** Begin Dataset entries **

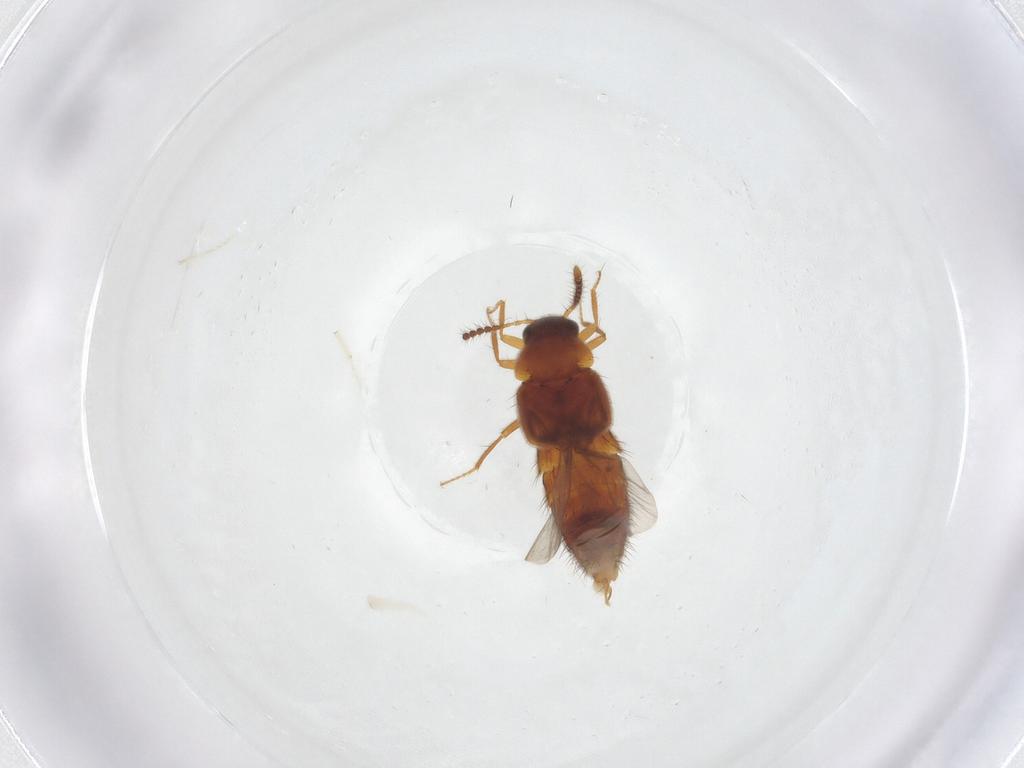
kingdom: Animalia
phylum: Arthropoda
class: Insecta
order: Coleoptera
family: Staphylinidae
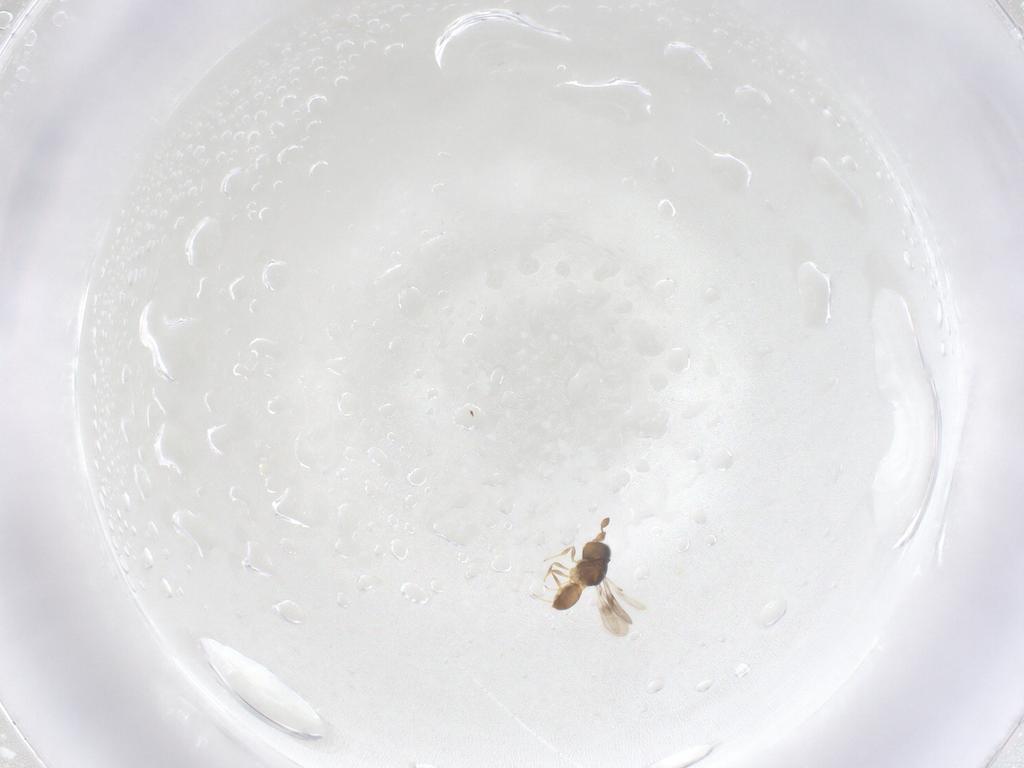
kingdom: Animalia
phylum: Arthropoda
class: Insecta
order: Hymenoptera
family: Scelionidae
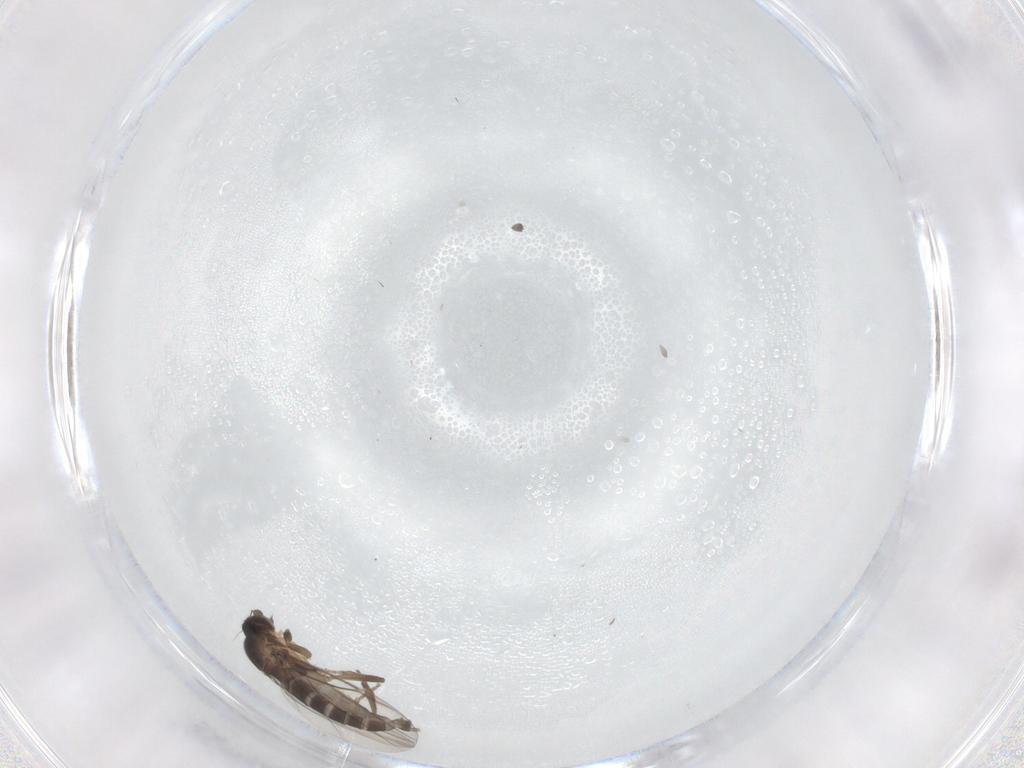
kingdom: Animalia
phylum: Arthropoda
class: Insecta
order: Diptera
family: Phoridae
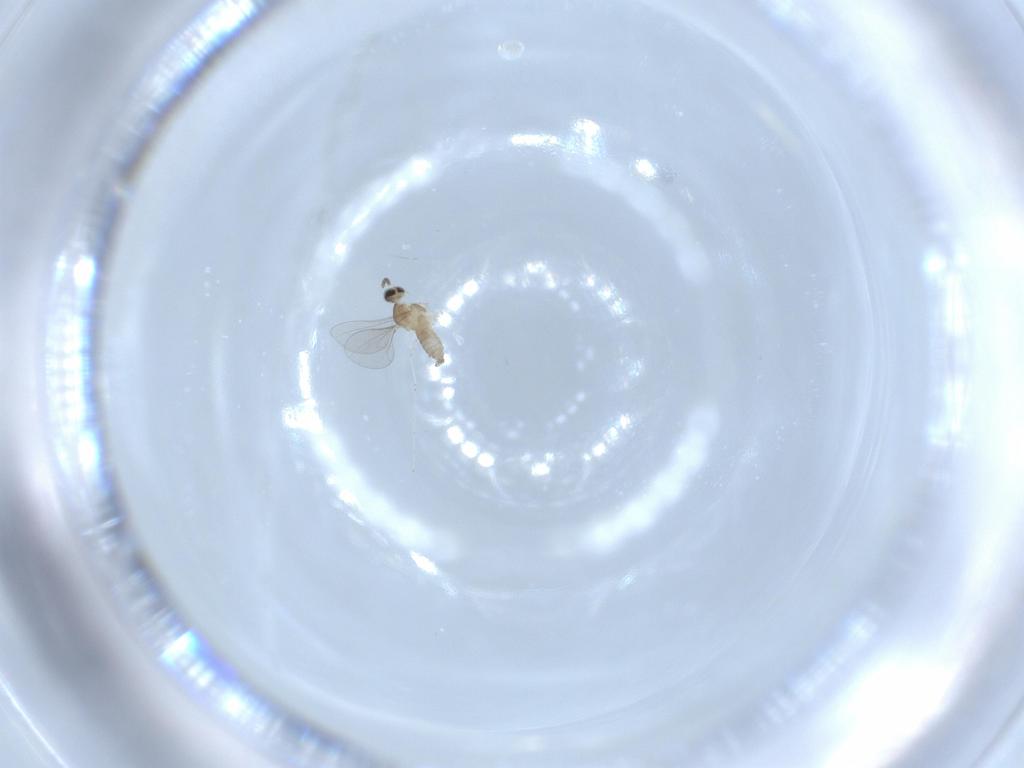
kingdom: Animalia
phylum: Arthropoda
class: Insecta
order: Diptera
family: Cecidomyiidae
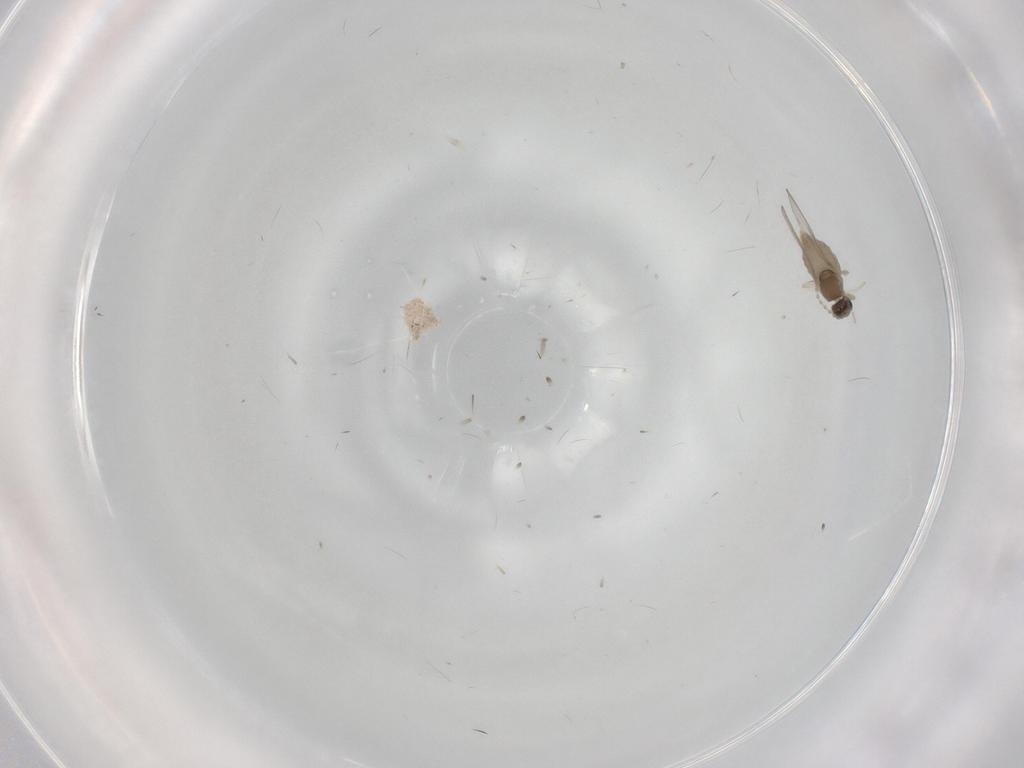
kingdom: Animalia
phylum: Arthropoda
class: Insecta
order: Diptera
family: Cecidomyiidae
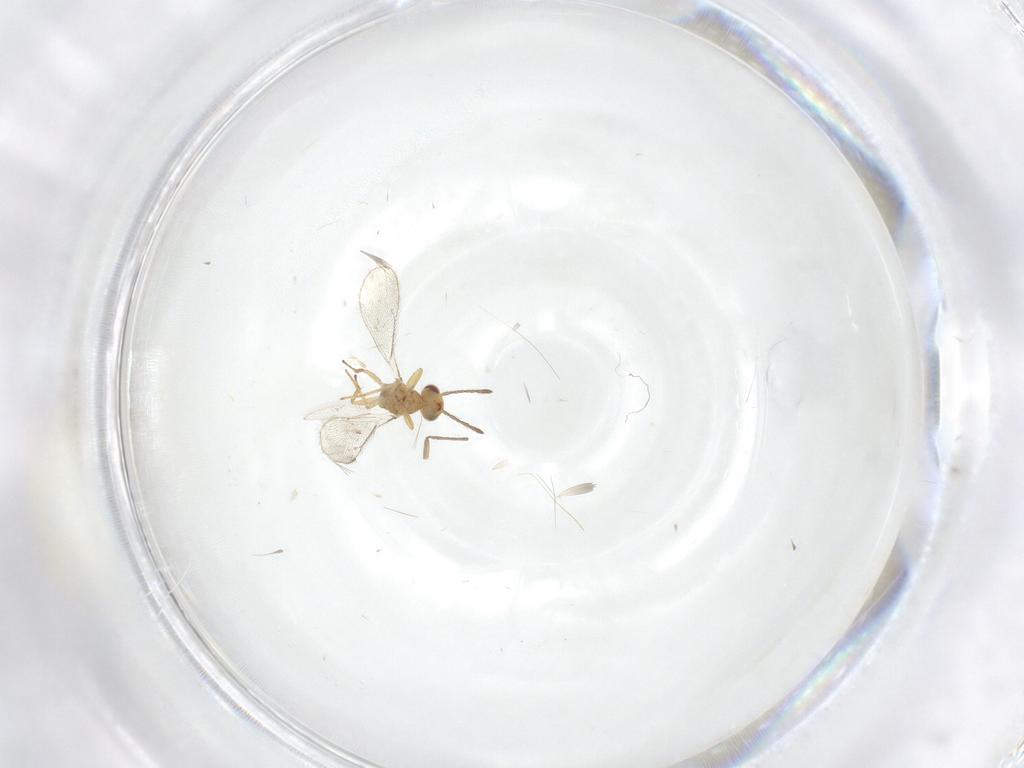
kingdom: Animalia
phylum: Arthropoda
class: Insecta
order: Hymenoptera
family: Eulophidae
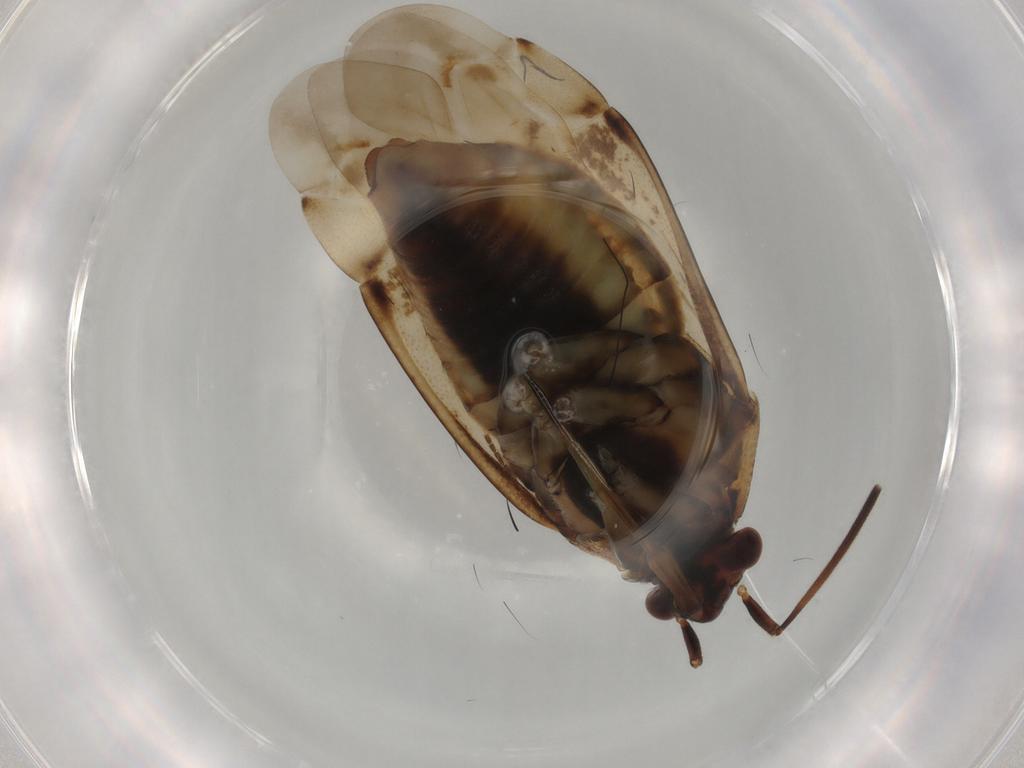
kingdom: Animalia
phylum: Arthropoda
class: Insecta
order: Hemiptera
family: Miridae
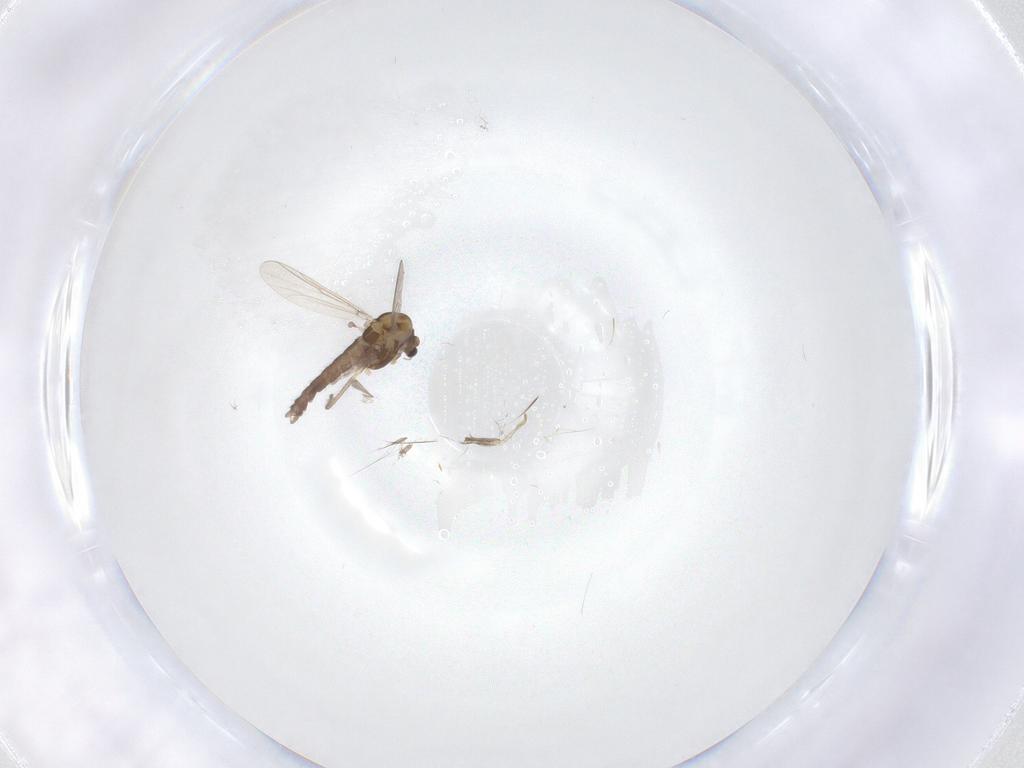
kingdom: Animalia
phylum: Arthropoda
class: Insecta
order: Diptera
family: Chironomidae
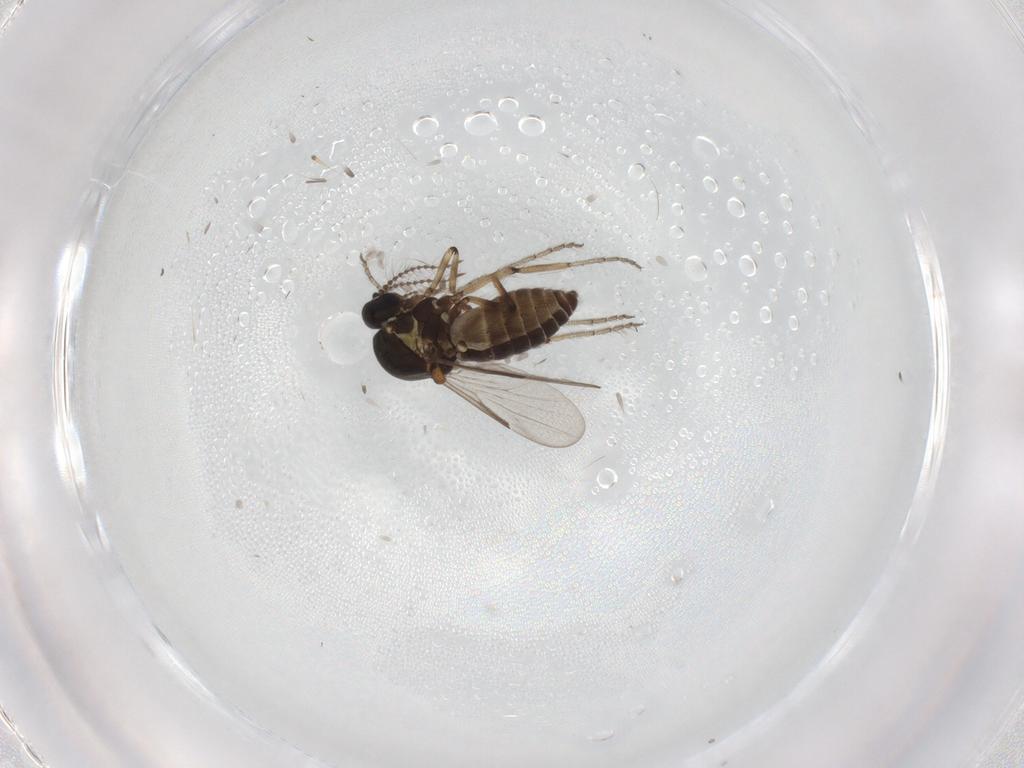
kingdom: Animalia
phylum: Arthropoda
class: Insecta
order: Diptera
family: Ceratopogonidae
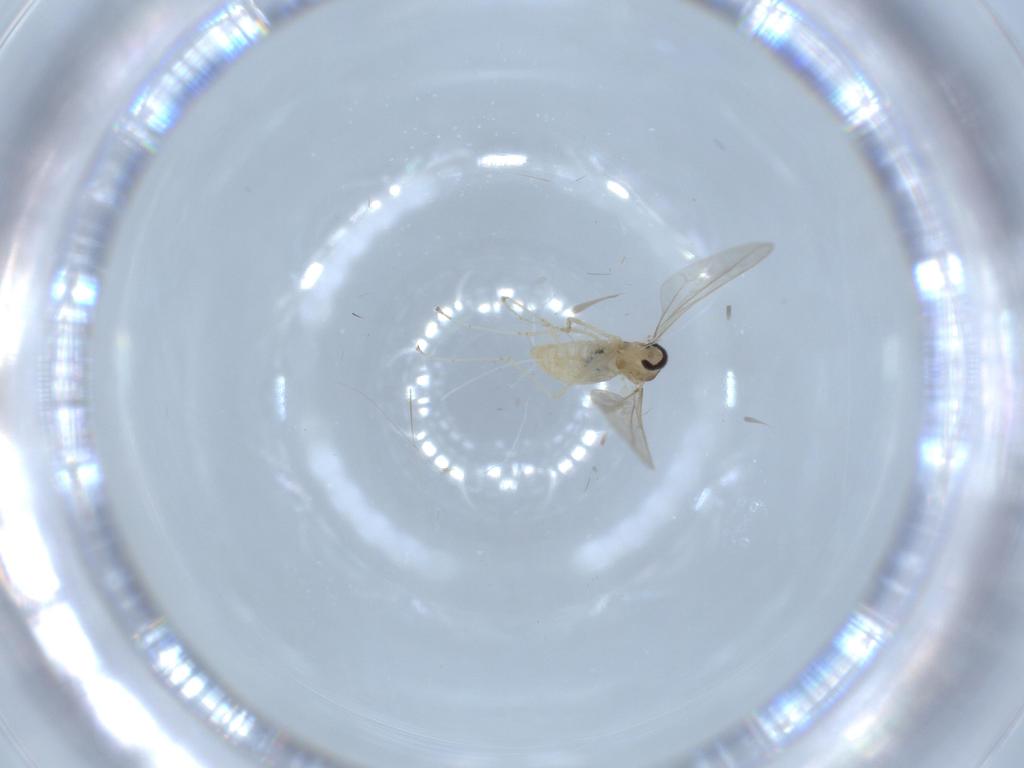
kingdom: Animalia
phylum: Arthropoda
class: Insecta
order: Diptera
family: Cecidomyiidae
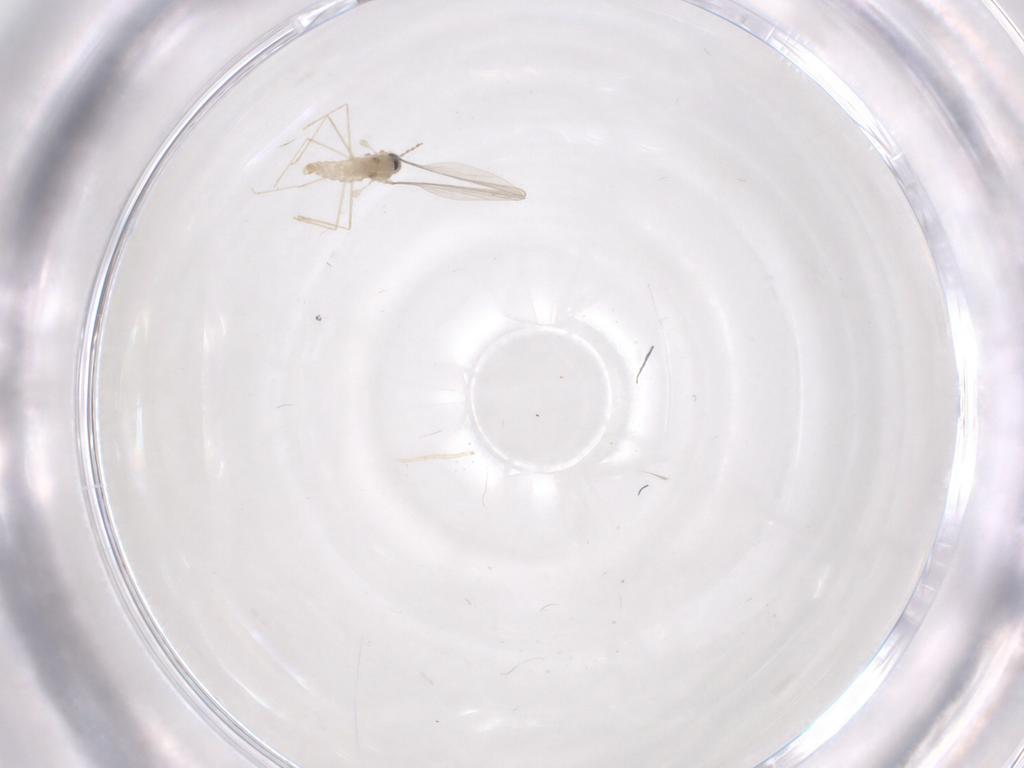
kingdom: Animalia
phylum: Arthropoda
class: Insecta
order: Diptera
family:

** End Dataset entries **

• [Task to carry out]
Retype all of the lines above without changing any word or character, and leave the pictures out of your answer.

• [Answer to this problem]
kingdom: Animalia
phylum: Arthropoda
class: Insecta
order: Coleoptera
family: Staphylinidae
kingdom: Animalia
phylum: Arthropoda
class: Insecta
order: Hymenoptera
family: Scelionidae
kingdom: Animalia
phylum: Arthropoda
class: Insecta
order: Diptera
family: Phoridae
kingdom: Animalia
phylum: Arthropoda
class: Insecta
order: Diptera
family: Cecidomyiidae
kingdom: Animalia
phylum: Arthropoda
class: Insecta
order: Diptera
family: Cecidomyiidae
kingdom: Animalia
phylum: Arthropoda
class: Insecta
order: Hymenoptera
family: Eulophidae
kingdom: Animalia
phylum: Arthropoda
class: Insecta
order: Hemiptera
family: Miridae
kingdom: Animalia
phylum: Arthropoda
class: Insecta
order: Diptera
family: Chironomidae
kingdom: Animalia
phylum: Arthropoda
class: Insecta
order: Diptera
family: Ceratopogonidae
kingdom: Animalia
phylum: Arthropoda
class: Insecta
order: Diptera
family: Cecidomyiidae
kingdom: Animalia
phylum: Arthropoda
class: Insecta
order: Diptera
family:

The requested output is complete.